# Task instructions:
From the entries below, copy out every line with "экипажа" in it.
▼▼▼
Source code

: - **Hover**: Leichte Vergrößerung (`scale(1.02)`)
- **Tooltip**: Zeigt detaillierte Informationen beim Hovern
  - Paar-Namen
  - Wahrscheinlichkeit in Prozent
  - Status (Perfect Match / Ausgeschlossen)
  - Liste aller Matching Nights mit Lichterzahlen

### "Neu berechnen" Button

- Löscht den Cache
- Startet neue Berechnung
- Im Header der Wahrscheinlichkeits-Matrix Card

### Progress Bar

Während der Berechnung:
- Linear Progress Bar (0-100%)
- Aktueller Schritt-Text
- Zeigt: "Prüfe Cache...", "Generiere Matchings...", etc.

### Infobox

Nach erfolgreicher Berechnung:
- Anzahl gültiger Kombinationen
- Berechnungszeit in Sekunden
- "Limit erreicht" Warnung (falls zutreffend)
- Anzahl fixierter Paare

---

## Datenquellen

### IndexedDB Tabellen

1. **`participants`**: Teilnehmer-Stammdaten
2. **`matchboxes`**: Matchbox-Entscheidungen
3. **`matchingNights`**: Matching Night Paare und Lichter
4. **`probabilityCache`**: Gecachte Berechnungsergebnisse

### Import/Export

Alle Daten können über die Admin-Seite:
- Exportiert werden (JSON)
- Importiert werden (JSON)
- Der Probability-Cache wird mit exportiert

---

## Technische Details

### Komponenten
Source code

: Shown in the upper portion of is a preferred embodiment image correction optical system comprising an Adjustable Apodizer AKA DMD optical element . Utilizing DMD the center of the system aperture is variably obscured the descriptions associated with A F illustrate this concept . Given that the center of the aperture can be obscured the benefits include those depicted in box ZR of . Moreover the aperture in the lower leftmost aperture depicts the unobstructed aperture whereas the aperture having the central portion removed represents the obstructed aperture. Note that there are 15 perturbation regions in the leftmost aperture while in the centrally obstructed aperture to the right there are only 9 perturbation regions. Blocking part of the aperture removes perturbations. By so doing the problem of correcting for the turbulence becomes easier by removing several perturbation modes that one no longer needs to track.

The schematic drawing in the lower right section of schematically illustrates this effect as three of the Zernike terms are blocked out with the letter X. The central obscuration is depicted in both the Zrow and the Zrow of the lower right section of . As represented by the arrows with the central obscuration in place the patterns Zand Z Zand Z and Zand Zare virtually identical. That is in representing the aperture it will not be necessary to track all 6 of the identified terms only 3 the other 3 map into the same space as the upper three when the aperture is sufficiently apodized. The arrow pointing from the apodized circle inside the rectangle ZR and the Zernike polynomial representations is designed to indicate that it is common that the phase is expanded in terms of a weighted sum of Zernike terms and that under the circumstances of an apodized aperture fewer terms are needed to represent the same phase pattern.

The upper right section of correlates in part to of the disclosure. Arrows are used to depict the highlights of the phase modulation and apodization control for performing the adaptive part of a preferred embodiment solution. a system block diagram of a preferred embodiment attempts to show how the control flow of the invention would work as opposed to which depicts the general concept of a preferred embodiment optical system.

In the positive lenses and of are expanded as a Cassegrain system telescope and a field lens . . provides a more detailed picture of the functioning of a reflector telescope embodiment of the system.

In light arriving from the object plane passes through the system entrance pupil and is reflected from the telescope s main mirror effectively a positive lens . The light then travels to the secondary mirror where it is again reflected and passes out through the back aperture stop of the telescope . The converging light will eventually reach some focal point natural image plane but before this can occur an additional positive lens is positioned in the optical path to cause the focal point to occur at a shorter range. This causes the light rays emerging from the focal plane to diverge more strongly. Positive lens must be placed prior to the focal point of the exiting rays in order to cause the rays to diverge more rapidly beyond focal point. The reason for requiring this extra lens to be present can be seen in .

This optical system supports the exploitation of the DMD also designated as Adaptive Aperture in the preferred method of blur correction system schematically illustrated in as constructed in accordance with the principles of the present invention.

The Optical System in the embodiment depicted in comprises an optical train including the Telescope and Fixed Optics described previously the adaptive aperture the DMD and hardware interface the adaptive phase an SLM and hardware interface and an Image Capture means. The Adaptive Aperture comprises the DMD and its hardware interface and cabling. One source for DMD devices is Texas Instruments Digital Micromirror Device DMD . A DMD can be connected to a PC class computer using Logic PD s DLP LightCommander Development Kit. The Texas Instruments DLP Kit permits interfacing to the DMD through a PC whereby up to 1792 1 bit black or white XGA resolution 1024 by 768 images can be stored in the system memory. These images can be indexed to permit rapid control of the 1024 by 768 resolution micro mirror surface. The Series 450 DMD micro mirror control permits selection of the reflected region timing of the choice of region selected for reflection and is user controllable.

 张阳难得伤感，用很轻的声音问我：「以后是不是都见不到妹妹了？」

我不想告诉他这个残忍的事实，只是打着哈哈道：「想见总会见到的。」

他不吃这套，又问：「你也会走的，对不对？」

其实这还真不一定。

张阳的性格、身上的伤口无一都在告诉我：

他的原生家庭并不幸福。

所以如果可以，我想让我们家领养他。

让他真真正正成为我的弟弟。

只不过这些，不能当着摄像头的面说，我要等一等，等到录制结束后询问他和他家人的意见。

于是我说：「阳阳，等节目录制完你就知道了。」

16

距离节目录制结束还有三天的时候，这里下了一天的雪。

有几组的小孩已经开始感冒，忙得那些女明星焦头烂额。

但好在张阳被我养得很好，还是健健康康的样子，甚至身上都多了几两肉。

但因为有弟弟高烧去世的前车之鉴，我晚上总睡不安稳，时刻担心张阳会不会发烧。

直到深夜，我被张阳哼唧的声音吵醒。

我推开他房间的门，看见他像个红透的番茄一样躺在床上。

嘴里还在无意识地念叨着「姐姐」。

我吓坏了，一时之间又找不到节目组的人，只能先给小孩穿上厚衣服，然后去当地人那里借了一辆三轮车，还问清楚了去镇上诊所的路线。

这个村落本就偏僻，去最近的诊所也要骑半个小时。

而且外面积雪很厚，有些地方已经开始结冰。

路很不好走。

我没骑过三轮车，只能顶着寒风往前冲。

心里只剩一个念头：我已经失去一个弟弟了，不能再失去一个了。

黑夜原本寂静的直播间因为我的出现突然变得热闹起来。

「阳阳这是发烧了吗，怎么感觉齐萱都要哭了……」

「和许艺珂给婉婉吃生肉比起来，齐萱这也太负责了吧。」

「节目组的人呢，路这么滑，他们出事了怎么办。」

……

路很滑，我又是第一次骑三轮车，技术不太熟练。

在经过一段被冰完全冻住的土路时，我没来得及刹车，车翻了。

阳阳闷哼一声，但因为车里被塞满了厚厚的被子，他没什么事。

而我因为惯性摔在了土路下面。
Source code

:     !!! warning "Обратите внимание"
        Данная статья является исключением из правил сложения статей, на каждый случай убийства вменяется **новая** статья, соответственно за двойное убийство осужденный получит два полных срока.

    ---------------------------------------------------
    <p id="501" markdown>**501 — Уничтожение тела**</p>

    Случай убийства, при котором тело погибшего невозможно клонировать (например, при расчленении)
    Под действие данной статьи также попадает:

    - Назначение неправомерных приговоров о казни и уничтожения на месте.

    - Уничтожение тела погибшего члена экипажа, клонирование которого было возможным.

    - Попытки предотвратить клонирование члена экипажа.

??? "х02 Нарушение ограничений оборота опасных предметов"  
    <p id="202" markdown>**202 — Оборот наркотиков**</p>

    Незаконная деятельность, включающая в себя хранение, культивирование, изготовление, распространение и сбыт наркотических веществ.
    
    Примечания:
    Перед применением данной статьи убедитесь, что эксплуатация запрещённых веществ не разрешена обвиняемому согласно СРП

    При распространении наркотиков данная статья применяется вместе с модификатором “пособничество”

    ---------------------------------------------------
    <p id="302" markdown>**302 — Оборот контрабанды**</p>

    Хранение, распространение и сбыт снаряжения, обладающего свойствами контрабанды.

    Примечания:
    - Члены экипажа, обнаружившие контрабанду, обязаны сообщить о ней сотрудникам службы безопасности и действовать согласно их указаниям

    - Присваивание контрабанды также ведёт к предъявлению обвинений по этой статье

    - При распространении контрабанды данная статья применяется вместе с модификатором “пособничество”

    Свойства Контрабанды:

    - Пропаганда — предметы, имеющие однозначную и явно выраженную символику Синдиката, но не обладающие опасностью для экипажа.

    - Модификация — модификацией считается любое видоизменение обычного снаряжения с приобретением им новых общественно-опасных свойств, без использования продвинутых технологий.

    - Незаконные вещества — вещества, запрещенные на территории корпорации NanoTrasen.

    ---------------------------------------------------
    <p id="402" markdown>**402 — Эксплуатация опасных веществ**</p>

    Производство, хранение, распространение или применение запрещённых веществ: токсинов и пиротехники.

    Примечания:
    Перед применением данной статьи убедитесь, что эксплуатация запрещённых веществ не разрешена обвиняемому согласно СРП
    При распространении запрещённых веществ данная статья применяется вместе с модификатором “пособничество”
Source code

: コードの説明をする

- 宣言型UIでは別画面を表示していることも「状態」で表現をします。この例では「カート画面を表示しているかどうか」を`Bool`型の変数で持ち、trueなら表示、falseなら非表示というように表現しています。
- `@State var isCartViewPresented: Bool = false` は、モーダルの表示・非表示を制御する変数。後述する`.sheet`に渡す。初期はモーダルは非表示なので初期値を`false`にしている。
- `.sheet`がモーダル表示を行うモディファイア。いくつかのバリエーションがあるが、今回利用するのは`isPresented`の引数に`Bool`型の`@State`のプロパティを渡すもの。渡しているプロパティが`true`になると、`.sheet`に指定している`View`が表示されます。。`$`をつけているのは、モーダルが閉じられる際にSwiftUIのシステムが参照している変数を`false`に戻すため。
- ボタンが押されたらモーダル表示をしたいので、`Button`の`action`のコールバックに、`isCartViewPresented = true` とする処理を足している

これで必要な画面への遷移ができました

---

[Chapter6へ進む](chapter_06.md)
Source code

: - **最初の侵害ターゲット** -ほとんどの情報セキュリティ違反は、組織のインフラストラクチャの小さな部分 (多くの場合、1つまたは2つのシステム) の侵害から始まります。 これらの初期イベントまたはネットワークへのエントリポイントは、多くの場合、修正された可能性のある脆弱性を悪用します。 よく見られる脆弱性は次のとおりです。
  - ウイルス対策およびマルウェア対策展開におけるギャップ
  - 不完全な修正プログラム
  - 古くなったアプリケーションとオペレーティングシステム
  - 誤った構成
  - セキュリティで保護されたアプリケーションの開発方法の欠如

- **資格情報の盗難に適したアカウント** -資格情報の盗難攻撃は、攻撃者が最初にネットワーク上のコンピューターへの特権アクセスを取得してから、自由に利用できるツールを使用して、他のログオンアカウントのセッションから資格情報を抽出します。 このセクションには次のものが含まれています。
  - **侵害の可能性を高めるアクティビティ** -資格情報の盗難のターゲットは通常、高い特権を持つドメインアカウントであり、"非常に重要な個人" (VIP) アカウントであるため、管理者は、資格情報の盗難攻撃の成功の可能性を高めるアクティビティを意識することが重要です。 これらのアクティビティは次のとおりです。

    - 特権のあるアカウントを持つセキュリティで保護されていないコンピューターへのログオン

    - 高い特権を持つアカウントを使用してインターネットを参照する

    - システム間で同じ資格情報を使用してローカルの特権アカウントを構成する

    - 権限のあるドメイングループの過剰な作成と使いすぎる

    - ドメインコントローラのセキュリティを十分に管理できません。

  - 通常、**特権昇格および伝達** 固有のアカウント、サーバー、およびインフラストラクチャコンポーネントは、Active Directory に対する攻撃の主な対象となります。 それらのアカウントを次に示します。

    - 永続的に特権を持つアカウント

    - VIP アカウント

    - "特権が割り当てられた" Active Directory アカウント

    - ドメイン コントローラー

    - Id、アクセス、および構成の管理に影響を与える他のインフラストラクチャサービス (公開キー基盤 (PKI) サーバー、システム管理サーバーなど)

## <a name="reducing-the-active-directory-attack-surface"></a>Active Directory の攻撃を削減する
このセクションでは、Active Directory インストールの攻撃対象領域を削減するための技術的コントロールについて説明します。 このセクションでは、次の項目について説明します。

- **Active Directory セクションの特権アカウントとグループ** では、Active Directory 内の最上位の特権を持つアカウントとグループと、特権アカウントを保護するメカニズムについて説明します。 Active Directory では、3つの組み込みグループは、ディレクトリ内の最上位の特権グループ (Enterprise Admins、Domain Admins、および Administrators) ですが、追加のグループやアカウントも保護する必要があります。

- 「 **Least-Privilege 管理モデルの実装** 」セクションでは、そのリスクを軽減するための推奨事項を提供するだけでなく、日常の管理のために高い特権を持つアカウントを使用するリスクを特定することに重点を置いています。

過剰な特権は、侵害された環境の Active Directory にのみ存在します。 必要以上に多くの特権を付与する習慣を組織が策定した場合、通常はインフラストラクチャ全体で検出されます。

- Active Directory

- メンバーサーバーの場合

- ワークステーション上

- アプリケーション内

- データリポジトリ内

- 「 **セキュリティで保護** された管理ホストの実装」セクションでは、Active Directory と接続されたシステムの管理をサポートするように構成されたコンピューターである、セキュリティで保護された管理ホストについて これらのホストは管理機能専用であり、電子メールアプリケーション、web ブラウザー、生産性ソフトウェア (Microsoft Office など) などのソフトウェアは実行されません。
▲▲▲
# Result of the exercise:
    - Уничтожение тела погибшего члена экипажа, клонирование которого было возможным.
    - Попытки предотвратить клонирование члена экипажа.
    - Члены экипажа, обнаружившие контрабанду, обязаны сообщить о ней сотрудникам службы безопасности и действовать согласно их указаниям
    - Пропаганда — предметы, имеющие однозначную и явно выраженную символику Синдиката, но не обладающие опасностью для экипажа.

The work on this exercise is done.